Citigroup boosted profit more than analysts estimated after a cost-cutting push helped it weather a slump in trading.

First-quarter net income jumped 21% to $4.77 billion, or 1.51 cents a share, the firm said Thursday. Excluding accounting adjustments, earnings per share were $1.52, surpassing the $1.39 average estimate of 27 analysts surveyed by Bloomberg.

Chief Executive Michael Corbat is focusing on targets for curbing costs and boosting returns after winning Federal Reserve approval to increase capital payouts to shareholders. In the fourth quarter, he sought to put much of the bank's expenses from probes, severance and office closures in the past by setting aside more than $3.5 billion. Chief Financial Officer John Gerspach has said the move would resolve a "significant portion" of the firm's legal burden.

"We tightly managed our expenses," Corbat, 54, said in a statement. "We are on track to hit our financial targets for the year."

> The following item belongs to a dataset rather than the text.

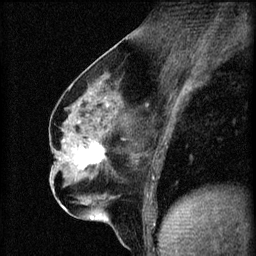
Breast MRI (dynamic contrast-enhanced), one sagittal slice. Position 31 of 60 along the scan axis. 3 images stored at this slice position (order not interpretable as contrast timing). 1.5 T. TE 4.2 ms, TR 8.2 ms. 2 mm slice thickness. 256 × 256 image matrix. Patient: female, 56 years.
Outlined on this slice (semi-automatic segmentation, software-assisted and operator-edited):
- analysis volume of interest (the breast-tissue region the enhancement analysis was run in; not a lesion): bounding box [x1, y1, x2, y2] px = [62, 136, 111, 179]
- tumour enhancement mask (voxels above the 70 % enhancement threshold inside the analysis volume of interest): [62, 142, 104, 169]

First-quarter expenses dropped 10% to $10.9 billion. Legal and repositioning costs accounted for $403 million of that, down 65% from a year earlier.

The lender is still contending with investigations into money-laundering controls and rigging of interest rate and currency benchmarks. Its main banking subsidiary is under pressure to plead guilty to a felony in the foreign-exchange probe, two people briefed on the matter said earlier this month.

Total revenue excluding accounting adjustments fell 1.9% to $19.8 billion, in line with analysts' estimates.

Revenue from bond and equity trading, overseen by Paco Ybarra, dropped 9.5%, to $4.36 billion. Gerspach had predicted March 2 that it would fall by as much as a "high single-digit" percentage. The New York-based bank incurred more than $150 million in losses on the Swiss franc's surge in January, a person briefed on the matter said at the time.

Fixed-income, currencies and commodities trading revenue, excluding some accounting adjustments, slumped 11% from a year earlier to $3.48 billion, missing the $3.64 billion estimate of five analysts surveyed by Bloomberg. At JPMorgan Chase & Co., the nation's largest bank, revenue from that business rose 4.5 % to $4.07 billion. At Bank of America Corp., it fell 7 % to $2.75 billion.

Citigroup's revenue from equities trading slipped 1%, to $873 million. That compares with JPMorgan's 22% jump to $1.61 billion, and Bank of America's 0.9% decline to $1.15 billion.

Net income at the institutional clients group rose 1.6 % to an adjusted $2.97 billion on revenue of $9.03 billion. The unit houses the bank's trading, corporate and investment banking, private bank, and transaction-services businesses. Investment banking revenue climbed 14 % to $1.2 billion.

Global consumer banking, led by Manuel Medina-Mora until his June 1 retirement, boosted net income 3.8 % to $1.73 billion.

Corbat picked Stephen Bird, a 17-year Citigroup veteran who most recently led the Asia-Pacific region, to succeed Medina-Mora. Bird will move to New York and seek to follow through on Corbat's plan to simplify and move two dozen markets onto a single technology system that gives a common consumer experience regardless of location.

Citi Holdings, the unwanted assets the bank has tagged for sale, earned $146 million. Assets fell 5.4% to $122 billion by the end of last month from the fourth quarter.

Citigroup's shares have declined 1.7 % this year, compared with a 1.3% decline in the Standard & Poor's 500 Financials Index. The stock rose 3.8% last year.